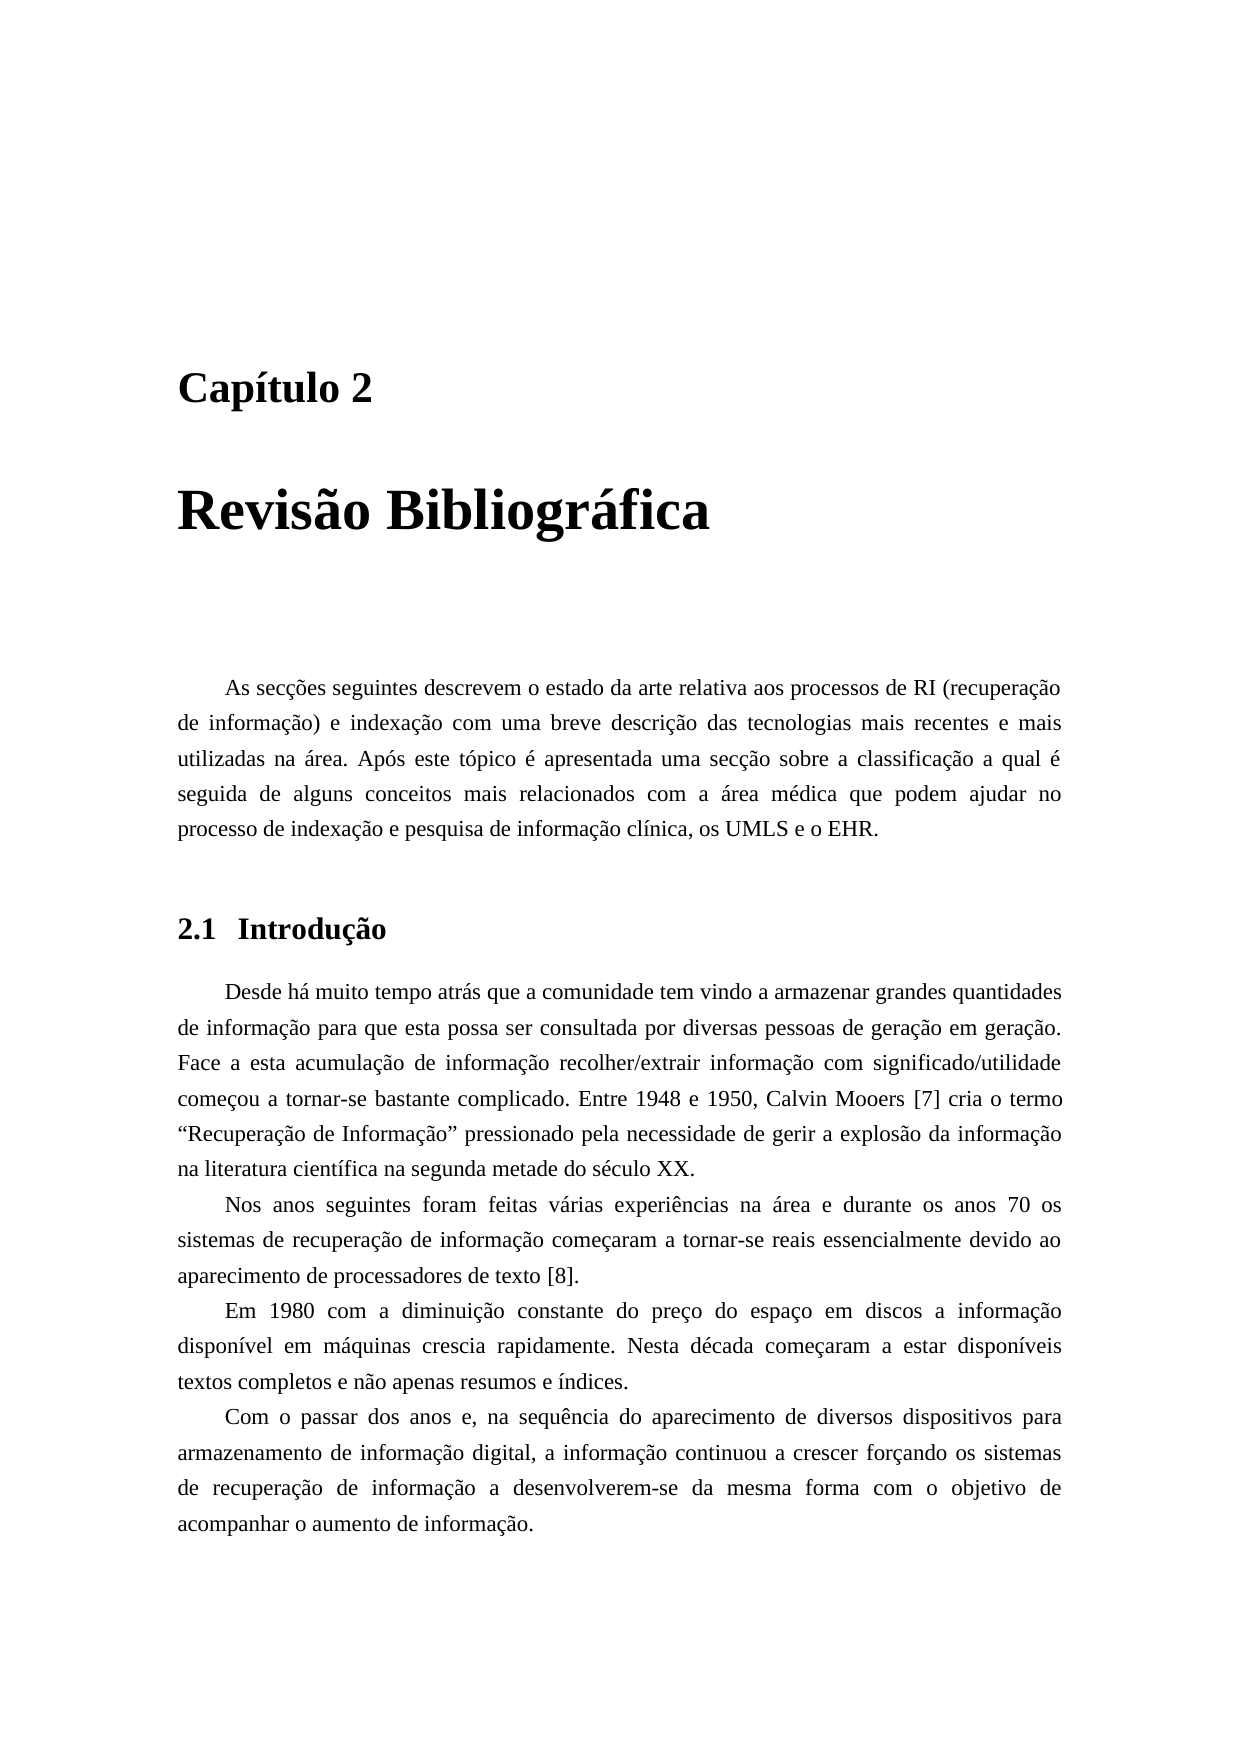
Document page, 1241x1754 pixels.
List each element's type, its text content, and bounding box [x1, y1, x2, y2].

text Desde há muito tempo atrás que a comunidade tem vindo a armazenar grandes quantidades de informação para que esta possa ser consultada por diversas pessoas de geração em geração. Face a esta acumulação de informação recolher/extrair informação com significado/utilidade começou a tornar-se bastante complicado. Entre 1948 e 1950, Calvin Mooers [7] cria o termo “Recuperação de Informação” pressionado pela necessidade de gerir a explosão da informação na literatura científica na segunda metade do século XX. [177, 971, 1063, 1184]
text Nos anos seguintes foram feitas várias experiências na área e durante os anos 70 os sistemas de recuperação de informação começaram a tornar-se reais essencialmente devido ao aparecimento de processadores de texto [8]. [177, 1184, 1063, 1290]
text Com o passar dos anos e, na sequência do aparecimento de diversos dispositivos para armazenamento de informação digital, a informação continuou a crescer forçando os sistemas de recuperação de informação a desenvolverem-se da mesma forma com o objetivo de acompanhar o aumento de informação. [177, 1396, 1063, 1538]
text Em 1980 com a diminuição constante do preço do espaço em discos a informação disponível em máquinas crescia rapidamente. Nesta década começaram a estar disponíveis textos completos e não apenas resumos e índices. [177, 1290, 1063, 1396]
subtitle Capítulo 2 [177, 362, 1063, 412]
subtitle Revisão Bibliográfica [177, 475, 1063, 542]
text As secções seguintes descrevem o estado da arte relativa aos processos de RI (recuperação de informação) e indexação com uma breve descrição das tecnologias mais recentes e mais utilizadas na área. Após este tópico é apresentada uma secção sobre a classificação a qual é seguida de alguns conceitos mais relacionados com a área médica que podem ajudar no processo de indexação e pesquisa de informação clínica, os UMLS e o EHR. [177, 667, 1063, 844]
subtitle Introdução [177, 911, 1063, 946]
.....
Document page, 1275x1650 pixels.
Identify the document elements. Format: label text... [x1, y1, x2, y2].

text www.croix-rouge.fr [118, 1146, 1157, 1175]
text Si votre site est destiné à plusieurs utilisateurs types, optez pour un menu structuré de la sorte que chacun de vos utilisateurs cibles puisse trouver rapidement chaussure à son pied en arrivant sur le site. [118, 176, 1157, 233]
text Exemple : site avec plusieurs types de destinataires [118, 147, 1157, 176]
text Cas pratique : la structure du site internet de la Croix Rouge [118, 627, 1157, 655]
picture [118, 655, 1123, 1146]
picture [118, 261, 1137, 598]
.....
__EXERCISE__. Working from the listing above, pick out every line that has "pixels" and copy it.

__WRITTEN RESPONSE__.
Document page, 1241x1754 pixels.
Document page, 1275x1650 pixels.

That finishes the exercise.